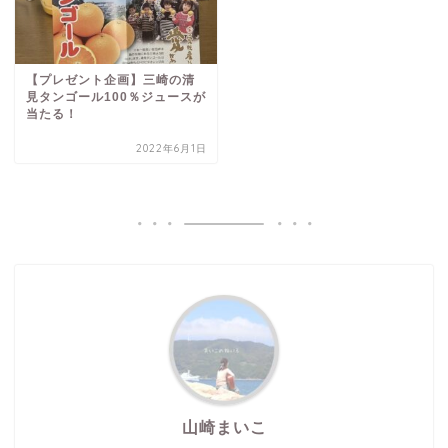
【プレゼント企画】三崎の清
見タンゴール100％ジュースが
当たる！
2022年6月1日
山崎まいこ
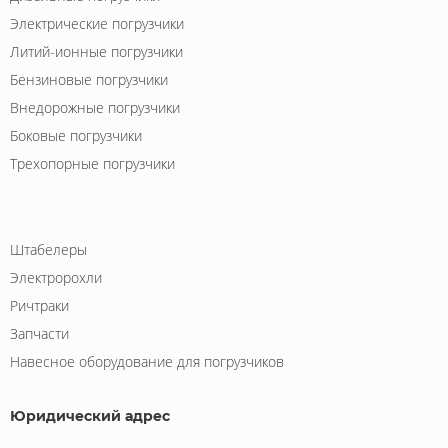
Электрические погрузчики
Литий-ионные погрузчики
Бензиновые погрузчики
Внедорожные погрузчики
Боковые погрузчики
Трехопорные погрузчики
Штабелеры
Электророхли
Ричтраки
Запчасти
Навесное оборудование для погрузчиков
Юридический адрес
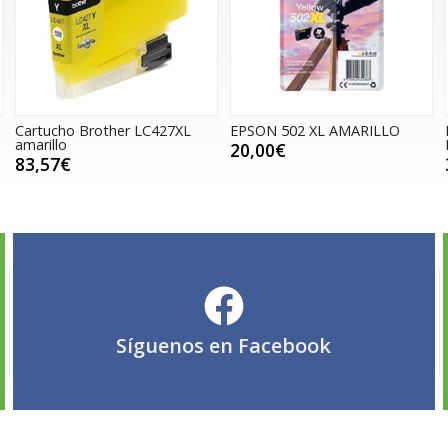
Cartucho Brother LC427XL
EPSON 502 XL AMARILLO
amarillo
20,00€
83,57€
Síguenos en
Facebook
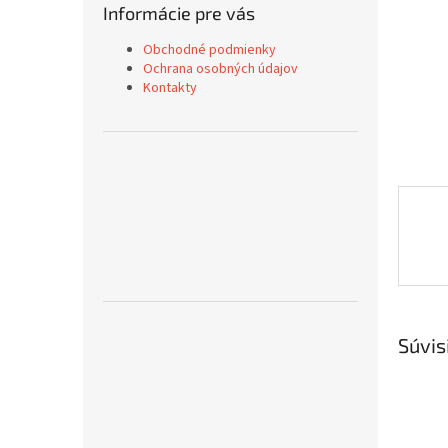
Informácie pre vás
Obchodné podmienky
Ochrana osobných údajov
Kontakty
Súvis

────────

▶ What needs to be done:
When you copy the data, keep every line exact and drop the pictures.

▶ The answer:
【プレゼント企画】三崎の清
見タンゴール100％ジュースが
当たる！
2022年6月1日
山崎まいこ
Электрические погрузчики
Литий-ионные погрузчики
Бензиновые погрузчики
Внедорожные погрузчики
Боковые погрузчики
Трехопорные погрузчики
Штабелеры
Электророхли
Ричтраки
Запчасти
Навесное оборудование для погрузчиков
Юридический адрес
Cartucho Brother LC427XL
EPSON 502 XL AMARILLO
amarillo
20,00€
83,57€
Síguenos en
Facebook
Informácie pre vás
Obchodné podmienky
Ochrana osobných údajov
Kontakty
Súvis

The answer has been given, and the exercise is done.